--- Teks Kajian ---
SALAM PAPUA (TIMIKA) - DPRD Mimika mengeluhkan
banyaknya guru-guru di wilayah pesisir serta pegunungan yang meninggalkan tempat
tugas dan berkeliaran di kota Timika.
Anggota DPRD Mimika, Thobias Maturbongs mengatakan bahwa
setiap melakukan kunjungan kerja ke wilayah pesisir tidak menjumpai guru-guru PNS
tersebut, dan masyarakat setempat mengaku bahwa guru-guru tersebut telah pulang
ke kota.
“Yang biasa bertahan di pedalaman hanya guru-guru kontrak
saja, yang PNS itu tidak ada,” ungkapnya, Rabu (9/8/2023).
Karena itu ia berharap Sekretaris Dinas Pendidikan agar
rutin memeriksa keberadaan guru-guru dimaksud melalui alat radio SSB.
Di sisi lain, Dia juga mengungkapkan bahwa gedung SMP di
kampung Mapar, Distrik Mimika Barat Tengah sangat memprihatikan karena
bangunannya sudah mulai lapuk. Atap terbongkar karena angin, plafon jebol, dan
dindingnya pun mulai rusak.
---
**Butir Tugas A**
Salin ulang seluruh teks tentang guru di Mimika tanpa mengubah satu huruf pun.
--- Data Tersedia ---
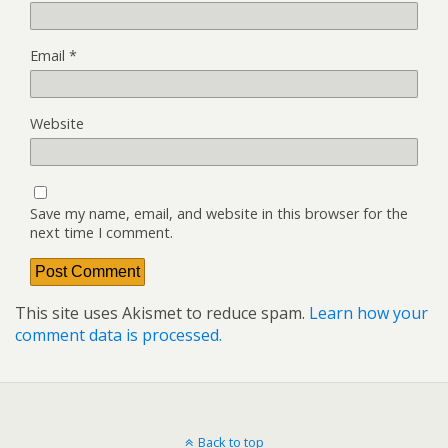
Email
*
Website
Save my name, email, and website in this browser for the
next time I comment.
This site uses Akismet to reduce spam.
Learn how your
comment data is processed.
Back to top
---
**Butir Tugas B**
Sunting semua catatan dengan mengganti "comment" menjadi "reply" dan membiarkan bagian lainnya tetap sama. Gambar tidak perlu disertakan dalam jawaban.

**Hasil yang Diharapkan A**
SALAM PAPUA (TIMIKA) - DPRD Mimika mengeluhkan
banyaknya guru-guru di wilayah pesisir serta pegunungan yang meninggalkan tempat
tugas dan berkeliaran di kota Timika.
Anggota DPRD Mimika, Thobias Maturbongs mengatakan bahwa
setiap melakukan kunjungan kerja ke wilayah pesisir tidak menjumpai guru-guru PNS
tersebut, dan masyarakat setempat mengaku bahwa guru-guru tersebut telah pulang
ke kota.
“Yang biasa bertahan di pedalaman hanya guru-guru kontrak
saja, yang PNS itu tidak ada,” ungkapnya, Rabu (9/8/2023).
Karena itu ia berharap Sekretaris Dinas Pendidikan agar
rutin memeriksa keberadaan guru-guru dimaksud melalui alat radio SSB.
Di sisi lain, Dia juga mengungkapkan bahwa gedung SMP di
kampung Mapar, Distrik Mimika Barat Tengah sangat memprihatikan karena
bangunannya sudah mulai lapuk. Atap terbongkar karena angin, plafon jebol, dan
dindingnya pun mulai rusak.

**Hasil yang Diharapkan B**
Email
*
Website
Save my name, email, and website in this browser for the
next time I reply.
This site uses Akismet to reduce spam.
Learn how your
reply data is processed.
Back to top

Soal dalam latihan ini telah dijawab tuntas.